G.R.G. writes: years ago, we got to program on the original Macintosh. Believe it or not, it had really impressive speed with its 8MHz CPU. And then we inherited a programmer named Sheena. Her degree was in Cinema. We needed programmers. Sheena is what we got.

Generally, we tried to parcel out the simplest part of every project for Sheena. In this one big project, we needed a procedure that would read entries out of a Help file. So we gave that job to Sheena. The spec was: "Write a procedure that returns the N'th line of the help file."

Well, a few weeks later she gave us the code. It did exactly what was spec'd:

  • The first line showed up immediately.
  • The second line showed up almost immediately.
  • The third line, took a noticeable fraction of a second.
  • The fourth line took several seconds.
  • The fifth line, over a minute.
  • The sixth line, we hit the reset switch before it came up.

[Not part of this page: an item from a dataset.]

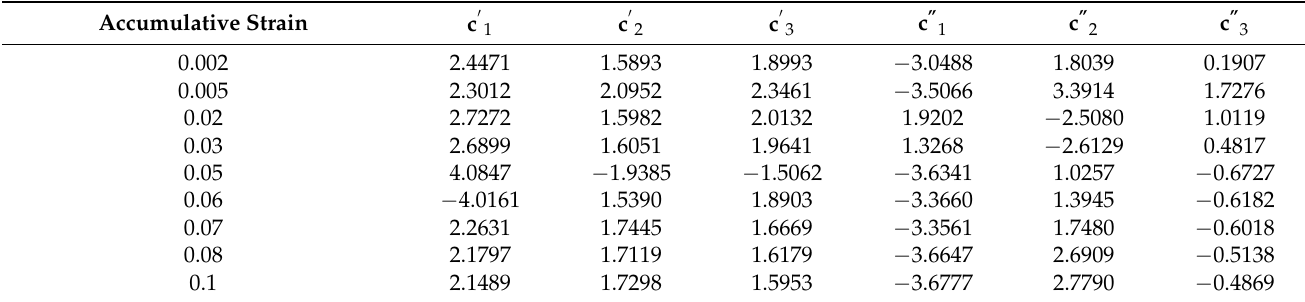
Table A1. Anisotropic parameters of ZK60 magnesium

How could the code be so slow? It was very close to this:

procedure ReadLine( Index: integer; var Line: String );
begin
    reset( HelpFile );  CurPos := 0;
    for i := 1 to Index do  ReadL( Line );
end;


procedure ReadL( var Ans: String );
var Ch: char;
begin
     Ans := '';
     repeat
       ReadC(  Ch );
       Ans := Ans + Ch;
     until Ch = #13;
end;


procedure ReadC( var AnsCh: Char );
begin
    reset( HelpFile );
    for i := 1 to Curpos do Read( HelpFile, AnsCh );
    CurPos := CurPos + 1;
end;

That's right, to read line X, you first read all the previous lines. To read each line, you read each character. To read each character, you read all the characters before it. It works ... as about an O(4) algorithm.